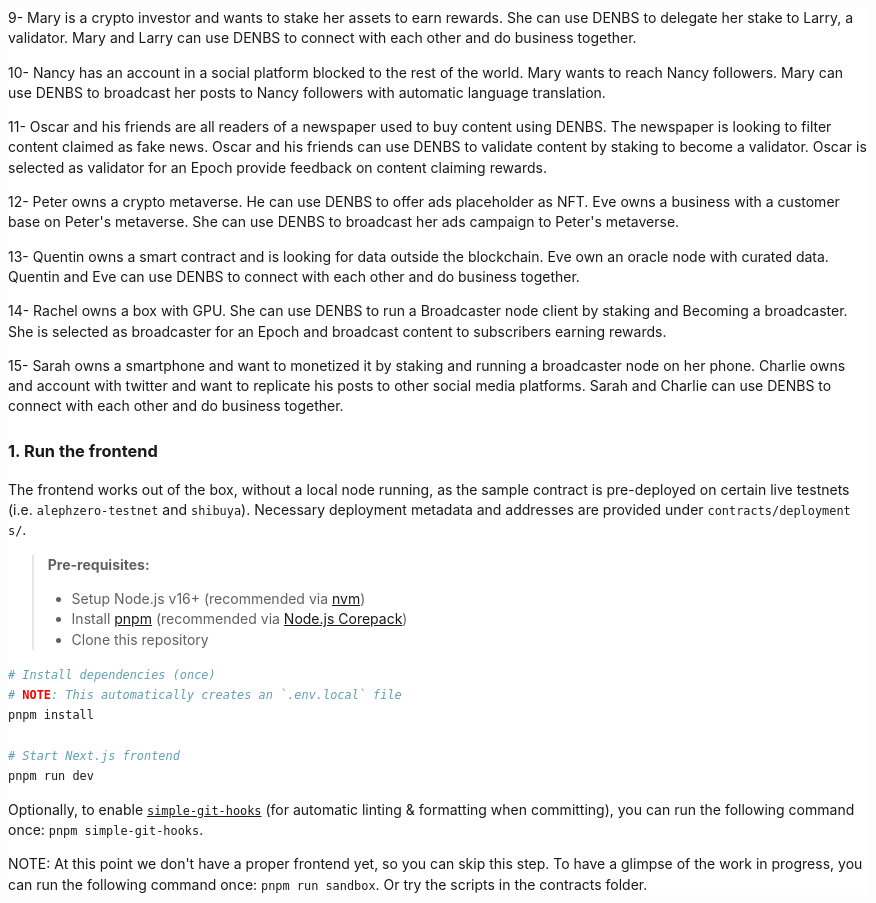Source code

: 9- Mary is a crypto investor and wants to stake her assets to earn rewards. She can use DENBS to delegate her stake to Larry, a validator. Mary and Larry can use DENBS to connect with each other and do business together.

10- Nancy has an account in a social platform blocked to the rest of the world. Mary wants to reach Nancy followers. Mary can use DENBS to broadcast her posts to Nancy followers with automatic language translation.

11- Oscar and his friends are all readers of a newspaper used to buy content using DENBS. The newspaper is looking to filter content claimed as fake news. Oscar and his friends can use DENBS to validate content by staking to become a validator. Oscar is selected as validator for an Epoch provide feedback on content claiming rewards.

12- Peter owns a crypto metaverse. He can use DENBS to offer ads placeholder as NFT. Eve owns a business with a customer base on Peter's metaverse. She can use DENBS to broadcast her ads campaign to Peter's metaverse.

13- Quentin owns a smart contract and is looking for data outside the blockchain. Eve own an oracle node with curated data. Quentin and Eve can use DENBS to connect with each other and do business together.

14- Rachel owns a box with GPU. She can use DENBS to run a Broadcaster node client by staking and Becoming a broadcaster. She is selected as broadcaster for an Epoch and broadcast content to subscribers earning rewards.

15- Sarah owns a smartphone and want to monetized it by staking and running a broadcaster node on her phone. Charlie owns and account with twitter and want to replicate his posts to other social media platforms. Sarah and Charlie can use DENBS to connect with each other and do business together.

### 1. Run the frontend

The frontend works out of the box, without a local node running, as the sample contract is pre-deployed on certain live testnets (i.e. `alephzero-testnet` and `shibuya`). Necessary deployment metadata and addresses are provided under `contracts/deployments/`.

> **Pre-requisites:**
>
> - Setup Node.js v16+ (recommended via [nvm](https://github.com/nvm-sh/nvm))
> - Install [pnpm](https://pnpm.io/installation) (recommended via [Node.js Corepack](https://nodejs.org/api/corepack.html))
> - Clone this repository

```bash
# Install dependencies (once)
# NOTE: This automatically creates an `.env.local` file
pnpm install

# Start Next.js frontend
pnpm run dev
```

Optionally, to enable [`simple-git-hooks`](https://github.com/toplenboren/simple-git-hooks) (for automatic linting & formatting when committing), you can run the following command once: `pnpm simple-git-hooks`.

NOTE: At this point we don't have a proper frontend yet, so you can skip this step.
To have a glimpse of the work in progress, you can run the following command once: `pnpm run sandbox`. Or try the scripts in the contracts folder.
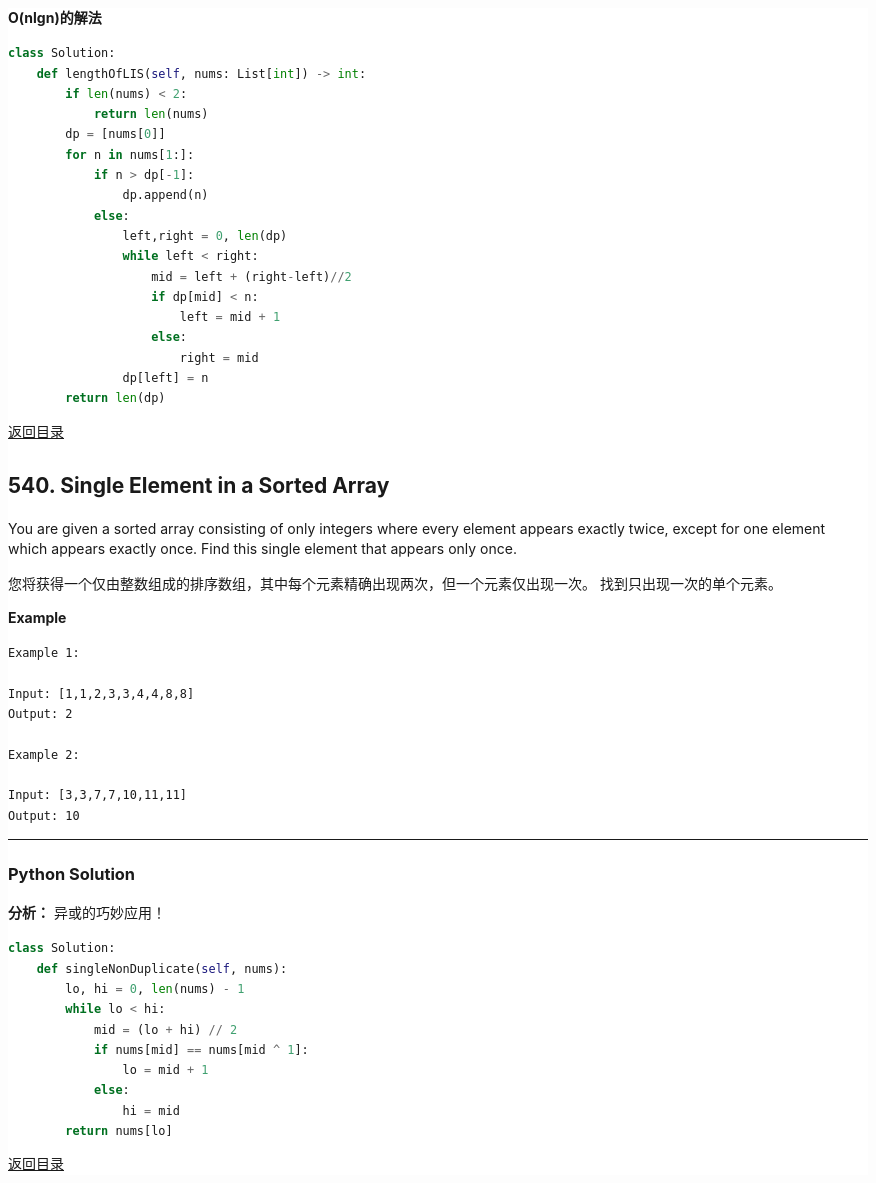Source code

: **O(nlgn)的解法**

```python
class Solution:
    def lengthOfLIS(self, nums: List[int]) -> int:
        if len(nums) < 2:
            return len(nums)
        dp = [nums[0]]
        for n in nums[1:]:
            if n > dp[-1]:
                dp.append(n)
            else:
                left,right = 0, len(dp)
                while left < right:
                    mid = left + (right-left)//2
                    if dp[mid] < n:
                        left = mid + 1
                    else:
                        right = mid
                dp[left] = n
        return len(dp)
```

[返回目录](#00)

## 540. Single Element in a Sorted Array

You are given a sorted array consisting of only integers where every element appears exactly twice, except for one element which appears exactly once. Find this single element that appears only once.

您将获得一个仅由整数组成的排序数组，其中每个元素精确出现两次，但一个元素仅出现一次。 找到只出现一次的单个元素。

**Example**

```
Example 1:

Input: [1,1,2,3,3,4,4,8,8]
Output: 2

Example 2:

Input: [3,3,7,7,10,11,11]
Output: 10
```

---

### Python Solution
**分析：** 异或的巧妙应用！

```python
class Solution:
    def singleNonDuplicate(self, nums):
        lo, hi = 0, len(nums) - 1
        while lo < hi:
            mid = (lo + hi) // 2
            if nums[mid] == nums[mid ^ 1]:
                lo = mid + 1
            else:
                hi = mid
        return nums[lo]
```

[返回目录](#00)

Assignment — Go through the material above, and wherever a line holds the word "nums", copy it.

Response for this exercise —
    def lengthOfLIS(self, nums: List[int]) -> int:
        if len(nums) < 2:
            return len(nums)
        dp = [nums[0]]
        for n in nums[1:]:
    def singleNonDuplicate(self, nums):
        lo, hi = 0, len(nums) - 1
            if nums[mid] == nums[mid ^ 1]:
        return nums[lo]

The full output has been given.